Apabila perkara pengikat kelompok, organisasi, atau partai itu tidak berdasarkan kepada Islam, tidak bisa menggugurkan kewajiban ayat ini. Terlebih jika kelompok, organisasi, atau partai itu berlandaskan paham dan ideologi selain Islam. Bukan hanya tidak menggugurkan kewajiban, umat Islam haram mendirikannya, bergabung dengannya, dan berjuang bersamanya. Sebab, ketika didasarkan kepada paham atau ideologi selain Islam, seperti sosialisme, kapitalisme, patriotisme, sektarianisme, dan sebagainya, niscaya kelompok, organisasi, atau partai tersebut akan menyerukan dan memperjuangkan paham atau ideologi kufur itu. Suatu tindakan yang dilarang keras (lihat QS Ali Imron [3]: 85).
Di samping perkara pengikat, kelompok, organisasi, atau partai itu juga harus memiliki sorang amir atau pemimpin yang ditaati seluruh anggotanya. Sebab, syara’ telah mewajibkan kepada setiap jama’ah yang mencapai tiga orang atau lebih untuk memiliki seorang amir yang ditaati. Rasulullah saw bersabda:
لَا يَحِلُّ لِثَلَاثَةٍ يَكُوْنُوْنَ بِفَلَاةٍ مِنَ الْأَرْضِ إِلَّا أَمَّرُوْا عَلَيْهِمْ أَحَدَهُمْ
Tidak halal bagi tiga orang yang berjalan di muka bumi kecuali mereka mengangkat salah seorang di antara mereka sebagai pemimpin.

Kedua, aktivitas yang dikerjakan oleh jamaah tersebut. Secara jelas, ayat ini menyebutkan dua aktivitas yang wajib dijalankan jamaah tersebut, yakni dakwah kepada al-khayr atau Islam dan amar ma’ruf nahi munkar.

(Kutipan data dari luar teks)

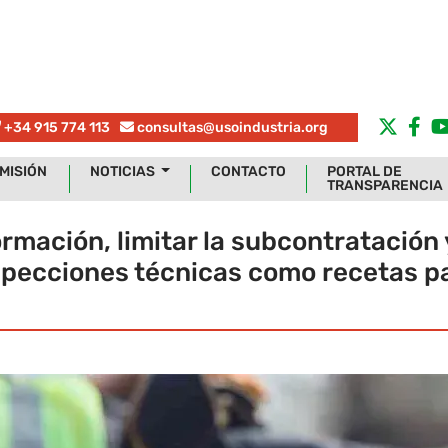
+34 915 774 113
consultas@usoindustria.org
MISIÓN
NOTICIAS
CONTACTO
PORTAL DE
TRANSPARENCIA
rmación, limitar la subcontratación 
nspecciones técnicas como recetas p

Berkaitan dengan aktivitas pertama, yakni dakwah kepada Islam, masih bisa dilakukan oleh semua jenis jamaah, baik yang berbentuk kelompok, organisasi, atau partai, baik bersifat politik maupun tidak. Namun tidak demikian dengan aktivitas kedua: amar ma’ruf nahi munkar. Aktivitas ini hanya bisa dijalankan secara sempurna oleh jamah yang bersifat politik, baik organisasi politik ataupun partai politik. Pasalnya, aktivitas amar ma’ruf nahi munkar juga wajib ditujukan kepada penguasa.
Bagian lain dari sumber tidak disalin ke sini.